We must adapt the concept of imminent threat to the capabilities and objectives of today’s adversaries. Rogue states and terrorists do not seek to attack us using conventional means. They know such attacks would fail. Instead, they rely on acts of terror and, potentially, the use of weapons of mass destruction—weapons that can be easily concealed, delivered covertly, and used without warning.
(...) The greater the threat, the greater is the risk of inaction— and the more compelling the case for taking anticipatory action to defend ourselves, even if uncertainty remains as to the time and place of the enemy’s attack. To forestall or prevent such hostile acts by our adversaries, the United States will, if necessary, act preemptively.
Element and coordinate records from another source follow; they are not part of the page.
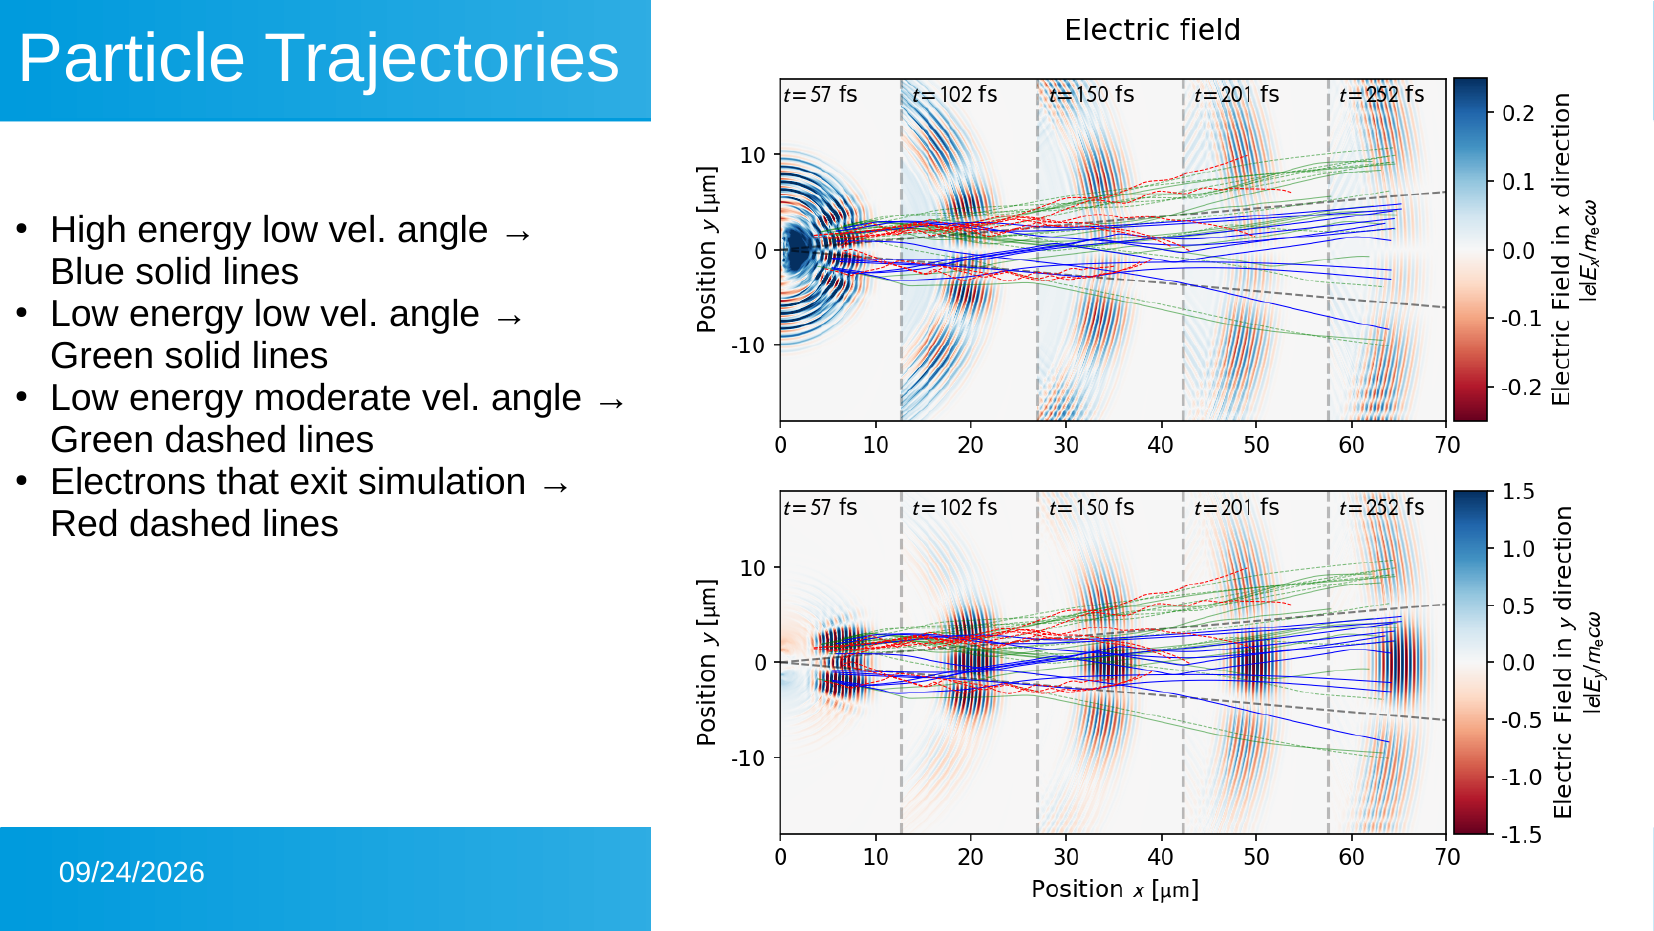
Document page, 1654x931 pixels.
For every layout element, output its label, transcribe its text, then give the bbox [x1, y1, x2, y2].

text_box High energy low vel. angle → Blue solid lines Low energy low vel. angle → Green solid lines Low energy moderate vel. angle → Green dashed lines Electrons that exit simulation → Red dashed lines [0, 201, 652, 713]
picture [651, 0, 1654, 931]
title Particle Trajectories [2, 18, 638, 97]
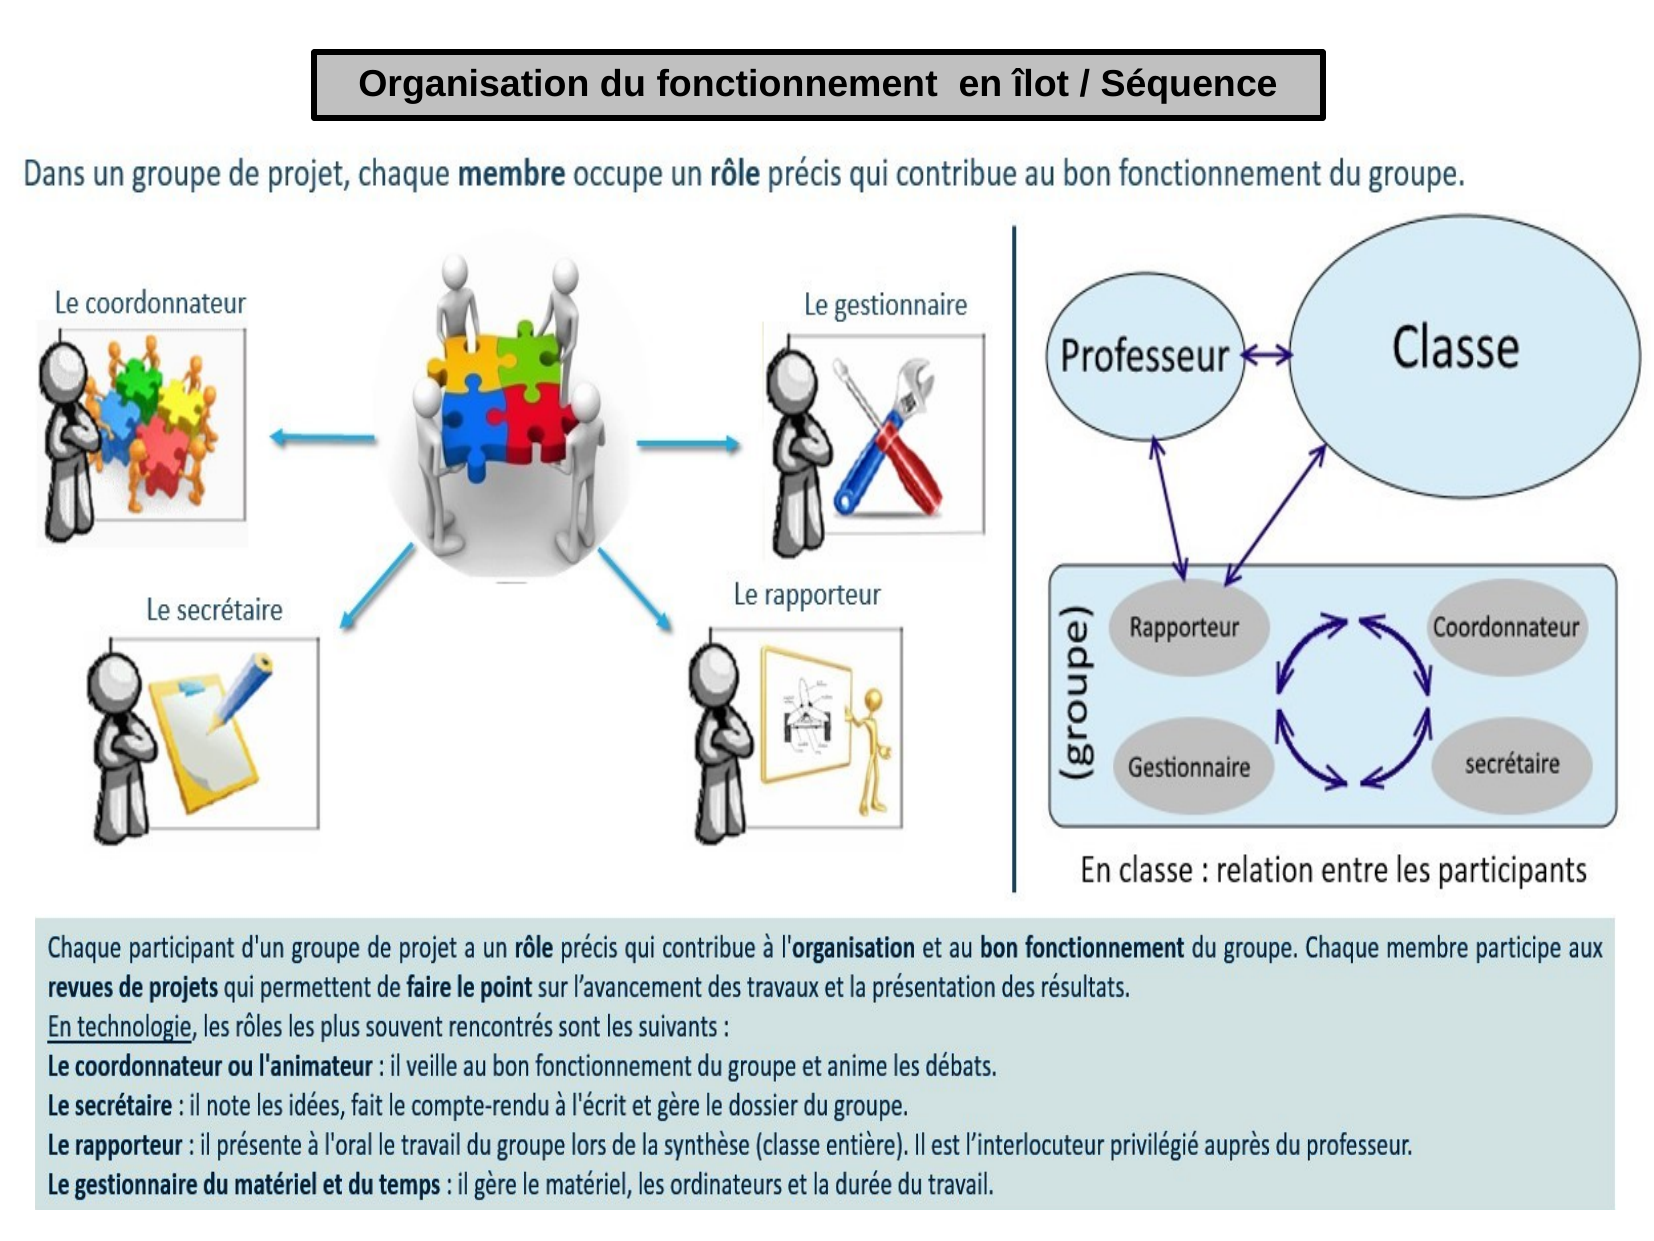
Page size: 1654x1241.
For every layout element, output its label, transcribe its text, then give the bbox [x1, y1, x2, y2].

picture [0, 141, 1654, 910]
picture [35, 914, 1619, 1210]
text_box Organisation du fonctionnement en îlot / Séquence [314, 52, 1323, 119]
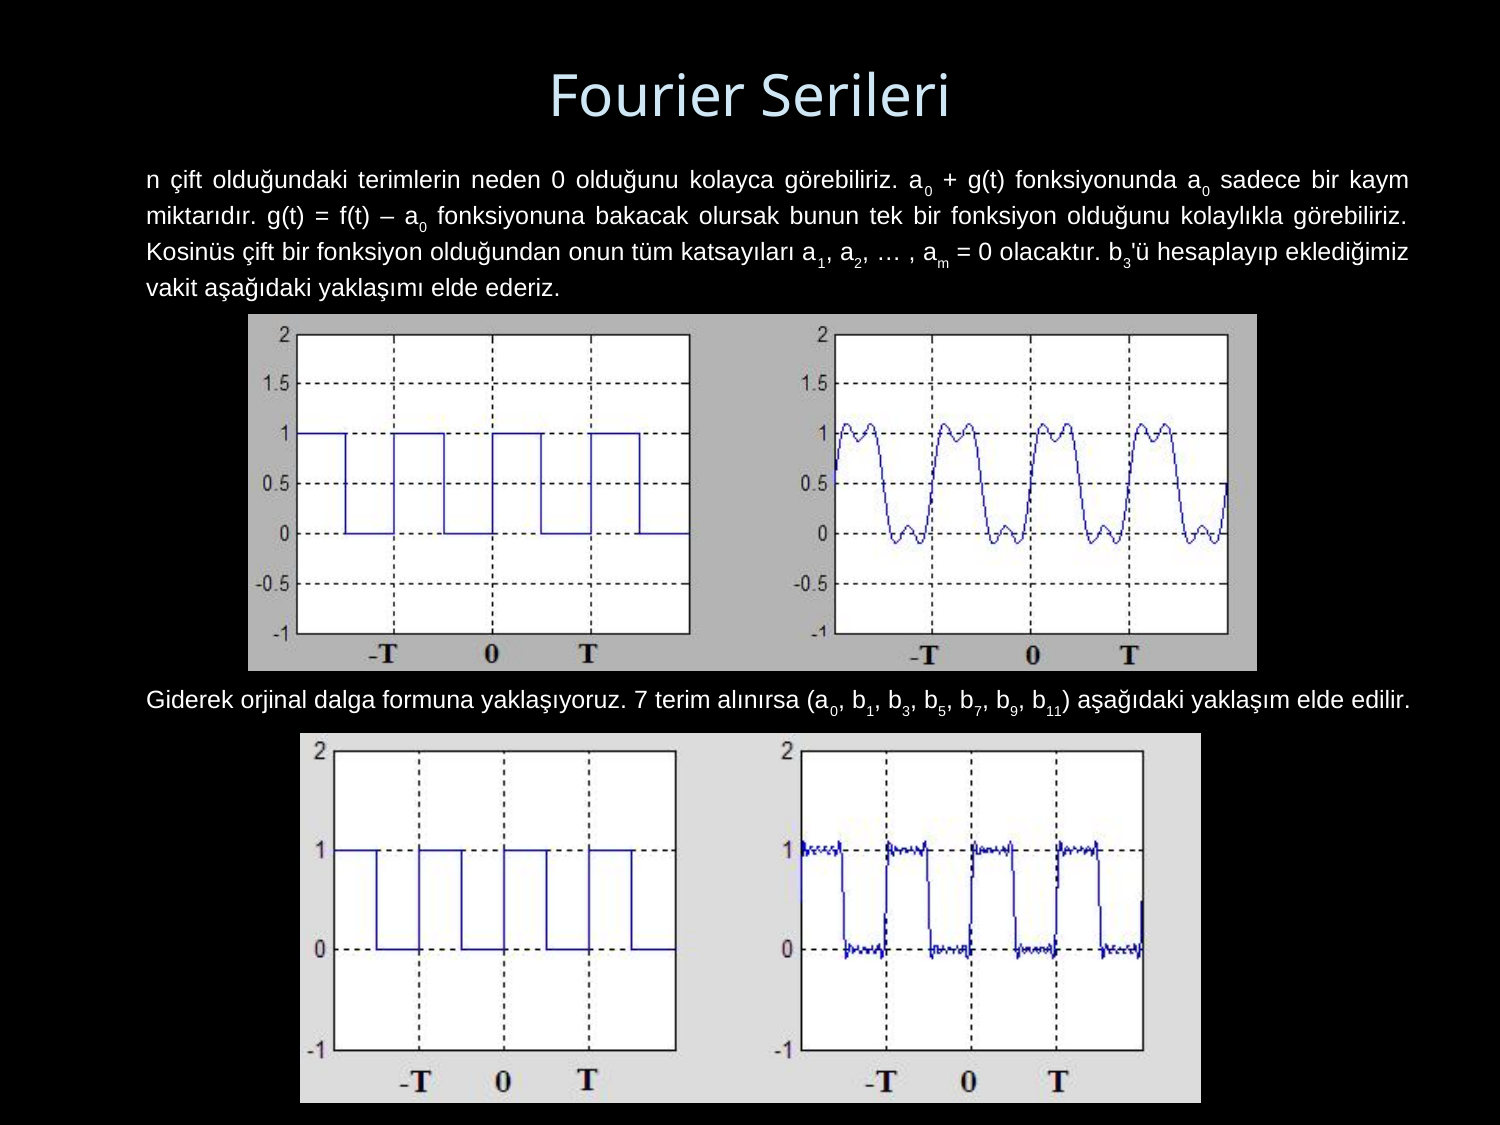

The United States will not use force in all cases to preempt emerging threats, nor should nations use preemption as a pretext for aggression. Yet in an age where the enemies of civilization openly and actively seek the world’s most destructive technologies, the United States cannot remain idle while dangers gather. We will always proceed deliberately, weighing the consequences of our actions.
Or: do as we say, not as we do.
Reminds you of many, many other things, no?
But the galling irony, especially in light of such blatant unilateralism, lies with the following "noble" statements of principles in that very same Bush Doctrine (emphasis added):
To which one can only reply: Afghanistan? Iraq? Pakistan? Syria? And who else?
No doctrine can anticipate every circumstance in which U.S. action—direct or indirect—is warranted. We have finite political, economic, and military resources to meet our global priorities. The United States will approach each case with these strategic principles in mind:
- The United States should invest time and resources into building international relationships and institutions that can help manage local crises when they emerge.
- The United States should be realistic about its ability to help those who are unwilling or unready to help themselves. Where and when people are ready to do their part, we will be willing to move decisively.
And to this, one must never fail to remind (lame duck) President George W. Bush of his own words in order to expose his demonstrated shameless hypocrisy in such matters, as in pretty much everything else - to whit:
"We build a world of justice, or we will live in a world of coercion. The magnitude of our shared responsibilities makes our disagreements look so small."
May 23, 2002
One can't help but be reminded again of renditions, indefinite detentions, torture, military commissions, using military as police and indiscriminate domestic spying.
All of which, in turn, brings me back to the Q&A at the top of this post.
So thank you, President Bush, for making our world a definitely more dangerous and unstable one for decades henceforth.
May you and your infamous Doctrine be forever condemned and reviled by the present generation and all those to come thereafter.